賣藝人說書唱曲的賺錢手段之一,就是讓其他人記住他們所講的內容,並且傳播得越廣越好,那麽,如果單純從記住內容並且傳播內容的角度去考慮的話……
其實不需要說書賣唱也可以達到這樣的目的。
烈閻猛地一拍大腿,為自己的靈機一動頗為自得。
但不過數個呼吸時間,他的臉色卻又跨了下來。
看這幾本書是手寫而不是印刷的情況,恐怕司衙內也沒敢大張旗鼓去搞,手頭上也沒有多餘的存貨。
又低頭思索了片刻,他再啪地一拍大腿,暗道那也不打緊,真要躲不過去,他完全可以自己偷偷印上一批書了事。
安全起見,在印書的時候他還可以做些文章,首先把所有紅衣和顧生的字樣留白,再把每本書都分開,頁數打亂,分送到其他郡城不同的地方去印,那樣即便是印書的人,也不知道自己到底在印些什麽東西。
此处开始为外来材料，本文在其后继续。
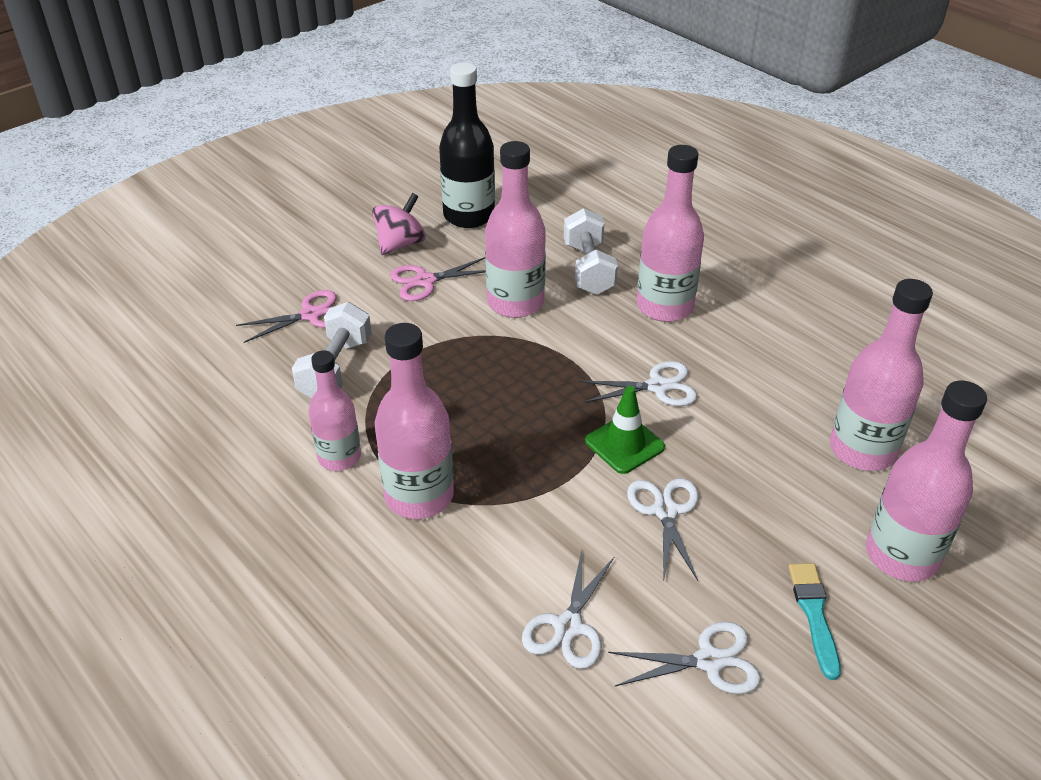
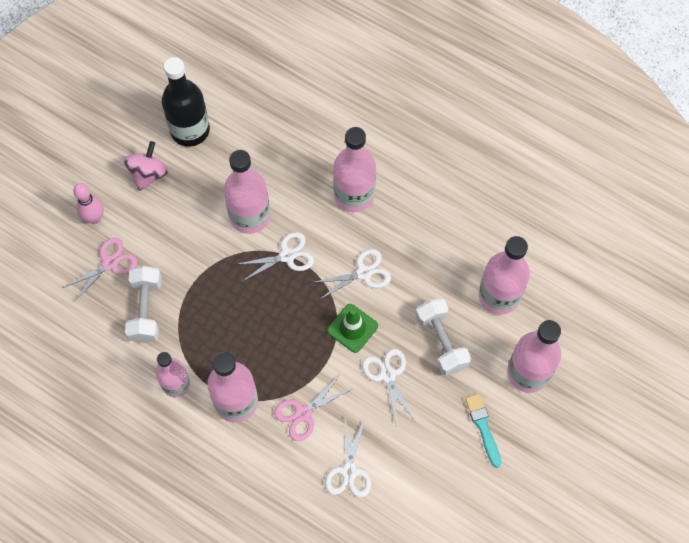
camera: 15 degrees left, 25 degrees up
(313, 270) = (94, 218): none -> pink bowling pin
(425, 281) = (179, 209): pink scissors -> pink scissors (303, 413)
(588, 269) = (293, 168): white dumbbell -> white dumbbell (441, 342)
(709, 661) = (430, 473): white scissors -> white scissors (287, 256)

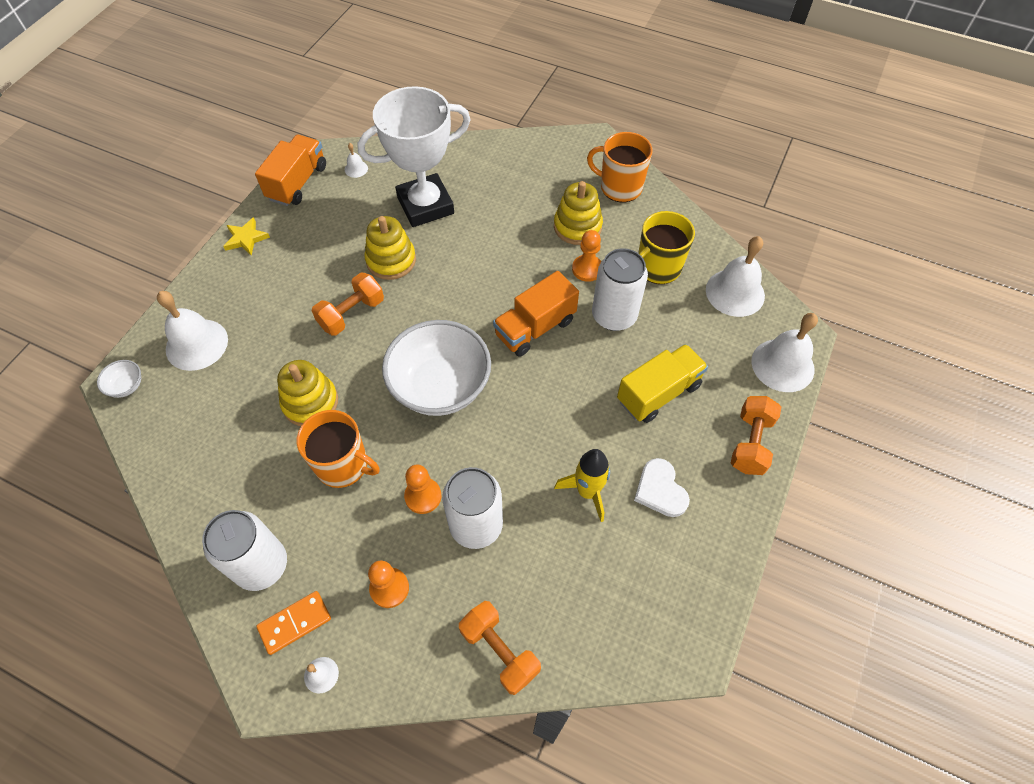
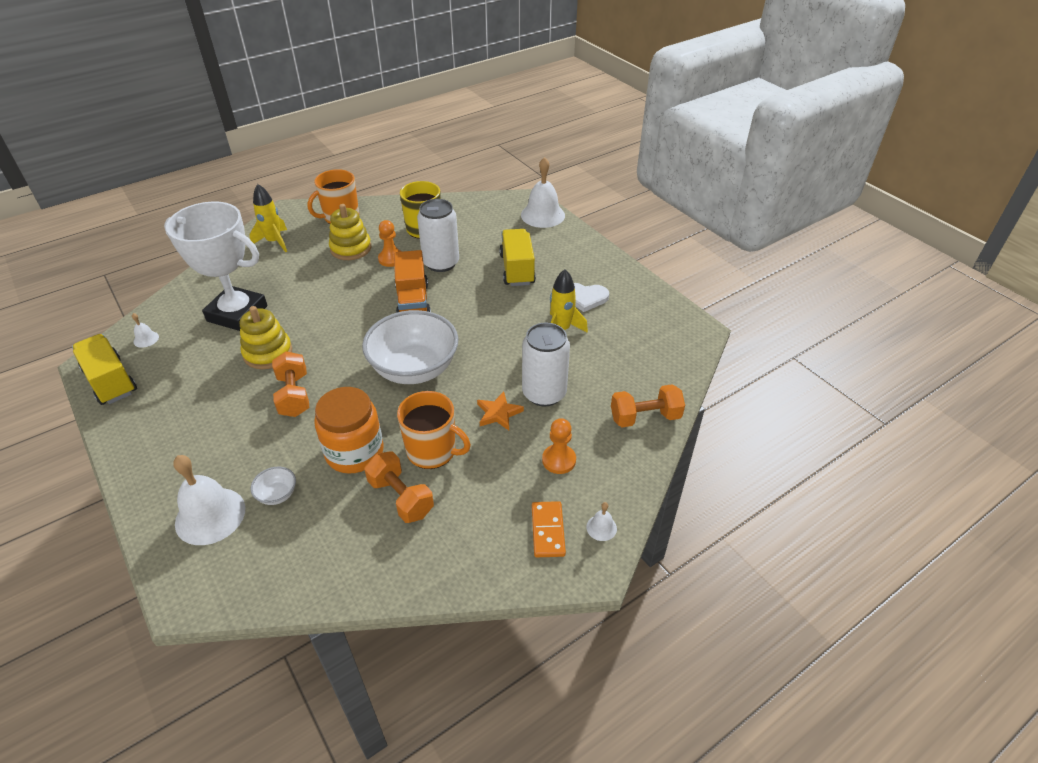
camera: 60 degrees left, 15 degrees down
(126, 386) = (199, 590): white bowl -> white bowl (277, 494)
(246, 238) = (129, 439): yellow star -> none
(261, 565) = (481, 537): white can -> none
(297, 183) = (111, 381): orange truck -> yellow truck
(310, 402) = (354, 452): yellow stacking toy -> orange jar
(343, 465) = (432, 451): orange mug -> orange mug turned 60 degrees clockwise
(423, 496) = (498, 413): orange pawn -> orange star
(425, 205) = (237, 313): white trophy -> white trophy turned 75 degrees counterclockwise
(541, 164) = (274, 242): none -> yellow rocket
(735, 292) = (475, 209): white bell -> none
(750, 443) = (583, 249): orange dumbbell -> orange dumbbell (401, 497)

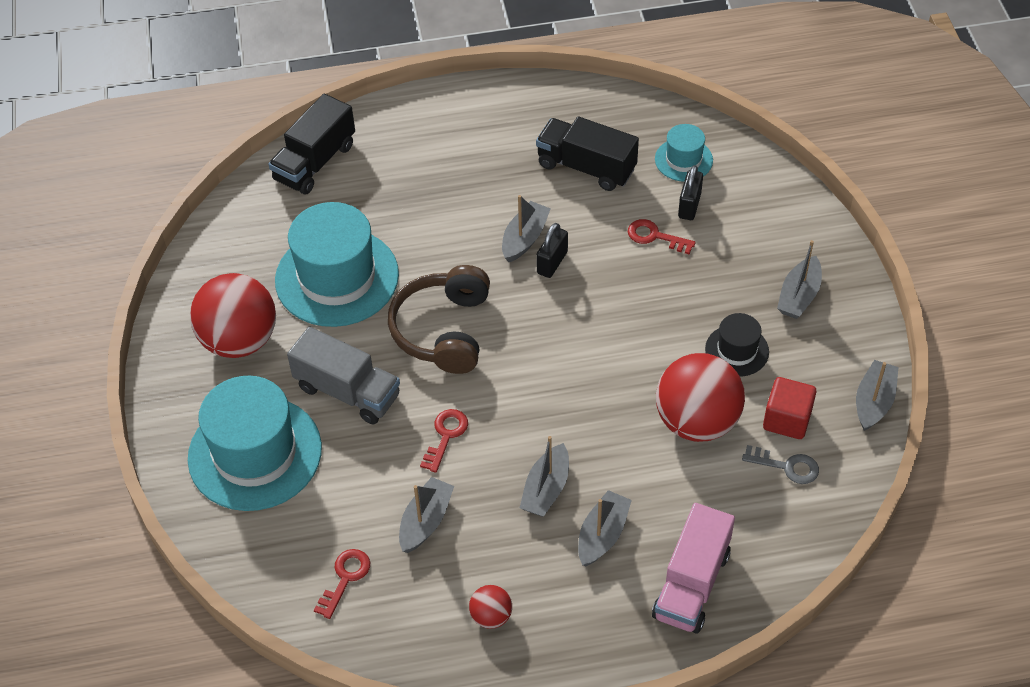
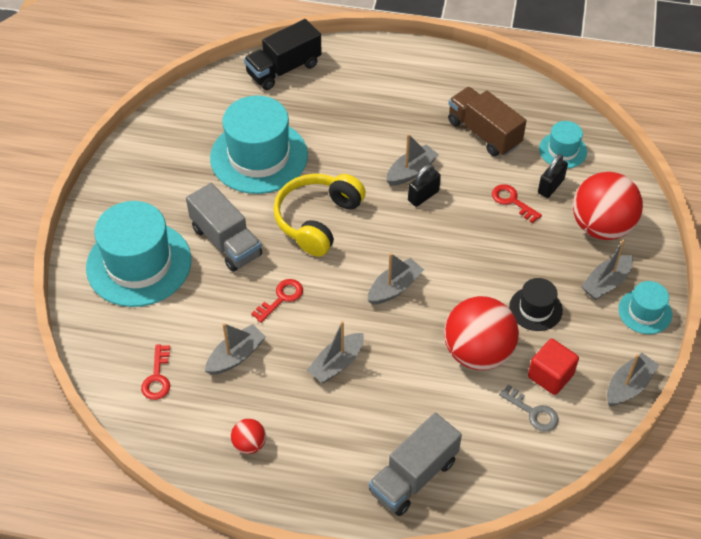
camera: 20 degrees right, 0 degrees up
(239, 340) = (168, 179): red ball -> red ball (601, 227)
(345, 578) = (157, 377): red key -> red key turned 135 degrees clockwise
(443, 330) = (317, 220): brown headphones -> yellow headphones
(586, 167) = (484, 133): black truck -> brown truck
(602, 535) = (362, 413): grey boat -> grey boat (394, 288)
(691, 584) = (413, 476): pink truck -> grey truck
(854, 314) = (645, 312): none -> turquoise hat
最後再讓心腹把印好的雜亂無序紙張運回來,他自己辛苦一點,熬上幾夜,用字模把那些缺失的名字補上,把書頁順序調好,找個夜深人靜之時丟到那些茶館酒肆和書生小姐家門口就是了。
想到就做,烈閻當即鋪開紙筆,寫了一封密信出來。
他剛準備去喊心腹過來把密信送走,一拍腦門卻又憋了回去,直接把那封信撕碎丟進了火盆。
不著急,一定要慢慢來。
既然準備先用一用拖字訣,這信啊,也就不需要那麽著急去送了。
還是等上麵又問起來的時候,再說吧。
顧判一夜未眠,早飯時候旁敲側擊問了一下老夫婦昨夜睡得如何,有沒有聽到什麽奇怪的動靜。
老夫婦一臉茫然地搖頭,直說睡得很好,他們年紀大了耳背,什麽都沒有聽到。
顧判點點頭,不再多言,幾口喝完了粥飯,放下一點銀錢讓老夫婦出去買菜,自己則換了身衣服來到街上。